Suppression of Welbeck.

At some unknown early period, perhaps during the reign of Henry VII, when Thomas Thurland, the great woolstapler, had land here, enclosure commenced, tillage giving way to grazing land for sheep on account of their wool. Another change occurred at the Reformation, when the suppression of Welbeck Abbey and Blyth Prior transferred their properties here into lay hands. In 1550 a Cuthbert Bevercotes was buried in the chancel of the chapel-of-ease, which was dedicated to St. Giles, but in 1559 the quire was "in sore decay." It was a small structure with "a ryng of ii belles and one handbell," and its state went from bad to worse. It figures in Mary Eyre's tapestry map of 1632, but either fell down or was razed about 1650. Since then the few villagers have worshipped in the mother church at West Markham, where a century ago the Duke of Newcastle as lord of the manor was paying an annuity for the provision of seats for their use. To-day a few stones in a garden mark the site of the vanished church.

Farmhouse in Bevercotes (photo: A Nicholson, 2006).
Farmhouse in Bevercotes (photo: A Nicholson, 2006).

A probable link with the Pilgrim fathers is a Congregational record of 1603 of the marriage in Amsterdam of Thomas Wilson of Beverkorts, bombazine maker, and Jane Cross, of Essex. Another record illustrates the custom of Borough English by which property descended to the youngest son. In 1600 Katherine Short devised to John, her youngest son, and to Thos. Wrigley, her son-in-law, her properties here, &c., leaving small legacies to her elder offspring, to be paid within two years. Rutland Molyneux who in 1609 was accused of being the associate of notorious recusants and of warning a dangerous papist who was to have been seized at Lady Griffin Markham's house, sold Bevercotes to the Earl of Clare, and in 1688 the then earl's steward, Henry Walters, founded a school near the gates of Haughton Park, with an endowment of £27 a year for the education of poor children of Bevercotes and other neighbouring villages in reading, writing, and what the master could manage of grammar."

Noteworthy residents.

Noteworthy residents and owners at this time were a branch of the Denman family and Charles Cornwallis, Esq., who married Faith Clerkson, of Kirton. The famous divine, Richard Baxter, whilst in prison to which Judge Jeffreys had consigned him, received from Gilbert, Earl of Clare, the manor of West Markham with its appurtenances here, but this was merely a legal procedure and two days later the author of "The Saints' Everlasting Rest" granted them back to the earl.
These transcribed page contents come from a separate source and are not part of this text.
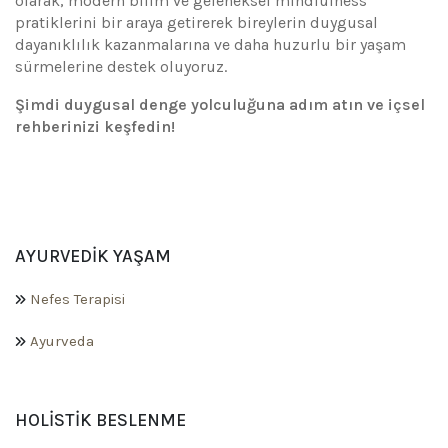
olarak, modern bilim ve geleneksel mindfulness
pratiklerini bir araya getirerek bireylerin duygusal
dayanıklılık kazanmalarına ve daha huzurlu bir yaşam
sürmelerine destek oluyoruz.
Şimdi duygusal denge yolculuğuna adım atın ve içsel
rehberinizi keşfedin!
AYURVEDIK YAŞAM
Nefes Terapisi
Ayurveda
HOLISTIK BESLENME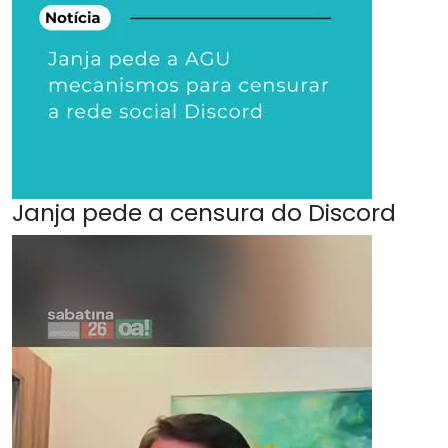
Janja pede a censura do Discord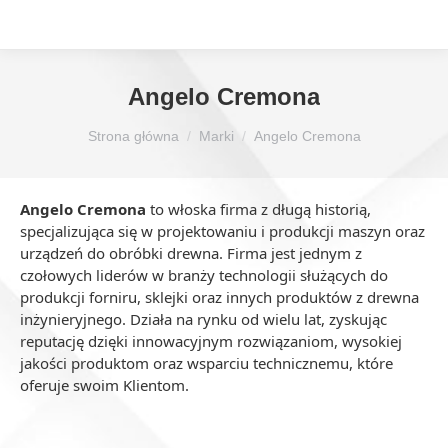
Angelo Cremona
Jesteś tutaj:
Strona główna
Marki
Angelo Cremona
Angelo Cremona
to włoska firma z długą historią,
specjalizująca się w projektowaniu i produkcji maszyn oraz
urządzeń do obróbki drewna. Firma jest jednym z
czołowych liderów w branży technologii służących do
produkcji forniru, sklejki oraz innych produktów z drewna
inżynieryjnego. Działa na rynku od wielu lat, zyskując
reputację dzięki innowacyjnym rozwiązaniom, wysokiej
jakości produktom oraz wsparciu technicznemu, które
oferuje swoim Klientom.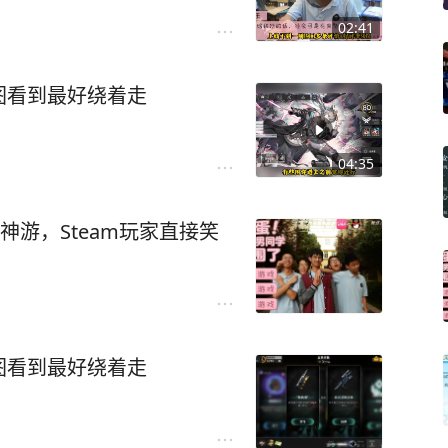
02:41
图看到最好绕着走
04:35
神游，Steam玩家直接笑
图看到最好绕着走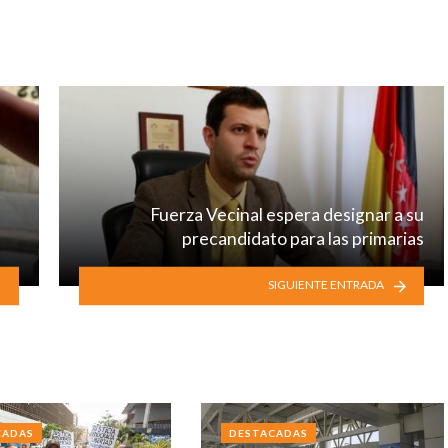
Fuerza Vecinal espera designar a su
precandidato para las primarias
SIGUIENTE ENTRADA
CADAS
DESTACADAS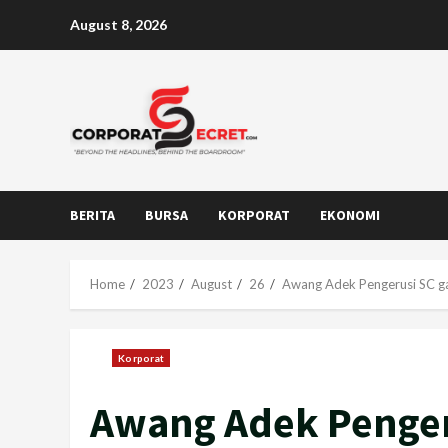
Skip
August 8, 2026
to
content
BERITA
BURSA
KORPORAT
EKONOMI
Home
2023
August
26
Awang Adek Pengerusi SC ga
Korporat
Awang Adek Penger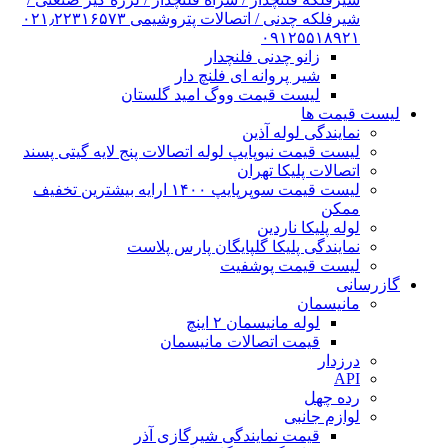
شیرفلکه چدنی / اتصالات پتروشیمی ۰۲۱٫۲۲۳۱۶۵۷۳
۰۹۱۲۵۵۱۸۹۲۱
زانو چدنی فلنچدار
شیر پروانه ای فلنچ دار
لیست قیمت ووگ امید گلستان
لیست قیمت ها
نمایندگی لوله آذین
لیست قیمت نیوپایپ لوله اتصالات پنج لایه گیتی پسند
اتصالات پلیکا تهران
لیست قیمت سوپرپایپ ۱۴۰۰ ارایه بیشترین تخفیف
ممکن
لوله پلیکا ناردین
نمایندگی پلیکا گلپایگان پارس پلاست
لیست قیمت پوشفیت
گازرسانی
مانیسمان
لوله مانیسمان ۲ اینچ
قیمت اتصالات مانیسمان
درزدار
API
رده چهل
لوازم جانبی
قیمت نمایندگی شیرگازی آذر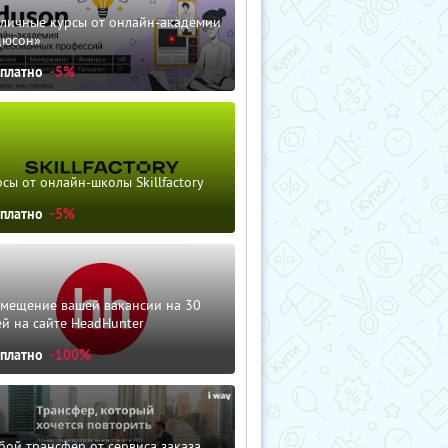
зличные курсы от онлайн-академии
дюсон»
сплатно
-5%
сы от онлайн-школы Skillfactory
сплатно
-5%
змещение вашей вакансии на 30
й на сайте HeadHunter
сплатно
-100%
ой трансфер от сервиса заказа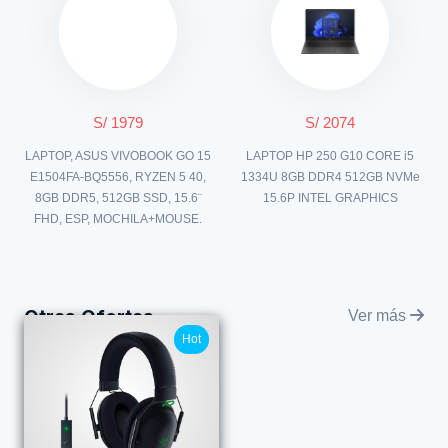
S/ 1979
S/ 2074
LAPTOP, ASUS VIVOBOOK GO 15
LAPTOP HP 250 G10 CORE i5
E1504FA-BQ5556, RYZEN 5 40,
1334U 8GB DDR4 512GB NVMe
8GB DDR5, 512GB SSD, 15.6¨
15.6P INTEL GRAPHICS
FHD, ESP, MOCHILA+MOUSE.
Otras Ofertas
Ver más
Hot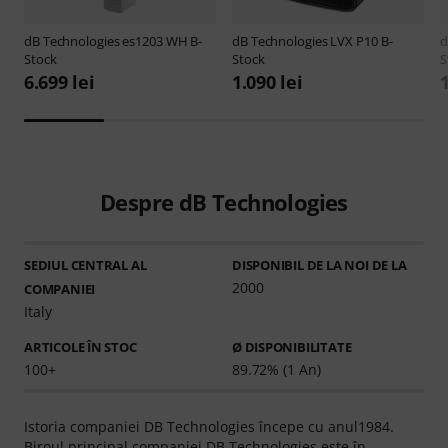
dB Technologies
es1203 WH B-
dB Technologies
LVX P10 B-
d
Stock
Stock
S
6.699 lei
1.090 lei
1
Despre dB Technologies
SEDIUL CENTRAL AL
DISPONIBIL DE LA NOI DE LA
2000
COMPANIEI
Italy
ARTICOLE ÎN STOC
Ø DISPONIBILITATE
100+
89.72% (1 An)
Istoria companiei DB Technologies începe cu anul1984.
Biroul principal companiei DB Technologies este în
In the 18th century the village was studded with the hop-gardens whose produce was famous for its superior quality, and by 1798 the Duke, of Newcastle had planted Farley's Close with ash trees and "laid" Nickhagh's Wood, similarly treated, at Walesby, to his extensive plantations in this parish. In 1801 it numbered 30 inhabitants: a century later it had one less and its maximum population appears to have been 51, but despite its diminutive size of 734 acres and its low rateable value it constitutes a civil parish, comprising some five or six scattered houses, although for ecclesiastical purposes it is merged in the parish of West Markham.